WHAT THE TASK ASKS >> Give back each line of the listing below that contains the string "Norme".

★ ★ ★ ★ ★ ★ ★

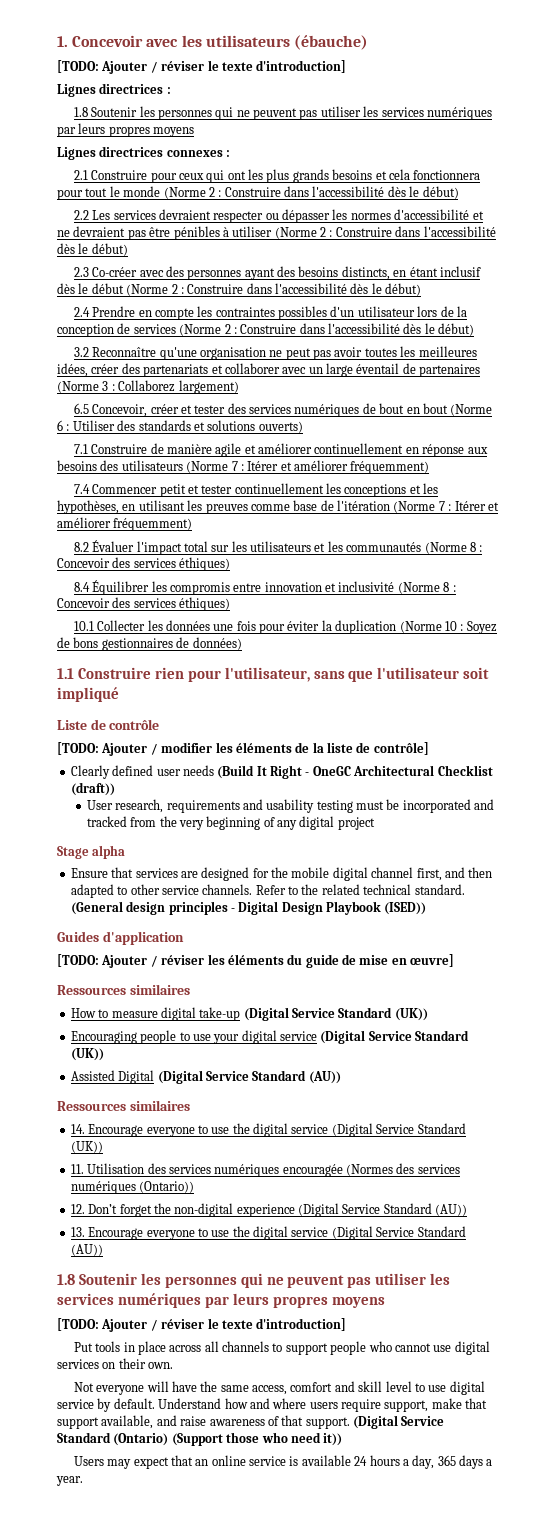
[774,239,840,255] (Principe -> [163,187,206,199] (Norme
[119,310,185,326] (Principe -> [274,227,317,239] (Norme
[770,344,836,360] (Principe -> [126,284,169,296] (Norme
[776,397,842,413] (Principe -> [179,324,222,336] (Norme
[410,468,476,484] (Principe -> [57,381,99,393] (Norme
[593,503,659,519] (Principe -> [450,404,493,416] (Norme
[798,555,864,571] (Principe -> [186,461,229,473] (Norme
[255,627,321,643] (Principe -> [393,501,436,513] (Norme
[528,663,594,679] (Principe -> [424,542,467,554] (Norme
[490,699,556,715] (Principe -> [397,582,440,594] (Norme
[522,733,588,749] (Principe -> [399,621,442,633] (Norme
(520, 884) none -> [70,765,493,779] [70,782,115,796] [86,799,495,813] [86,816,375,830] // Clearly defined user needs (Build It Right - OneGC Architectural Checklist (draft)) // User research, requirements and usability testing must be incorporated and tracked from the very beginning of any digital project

★ ★ ★ ★ ★ ★ ★

EXPECTED ANSWER >>
[774,239,840,255] (Principe -> [163,187,206,199] (Norme
[119,310,185,326] (Principe -> [274,227,317,239] (Norme
[770,344,836,360] (Principe -> [126,284,169,296] (Norme
[776,397,842,413] (Principe -> [179,324,222,336] (Norme
[410,468,476,484] (Principe -> [57,381,99,393] (Norme
[593,503,659,519] (Principe -> [450,404,493,416] (Norme
[798,555,864,571] (Principe -> [186,461,229,473] (Norme
[255,627,321,643] (Principe -> [393,501,436,513] (Norme
[528,663,594,679] (Principe -> [424,542,467,554] (Norme
[490,699,556,715] (Principe -> [397,582,440,594] (Norme
[522,733,588,749] (Principe -> [399,621,442,633] (Norme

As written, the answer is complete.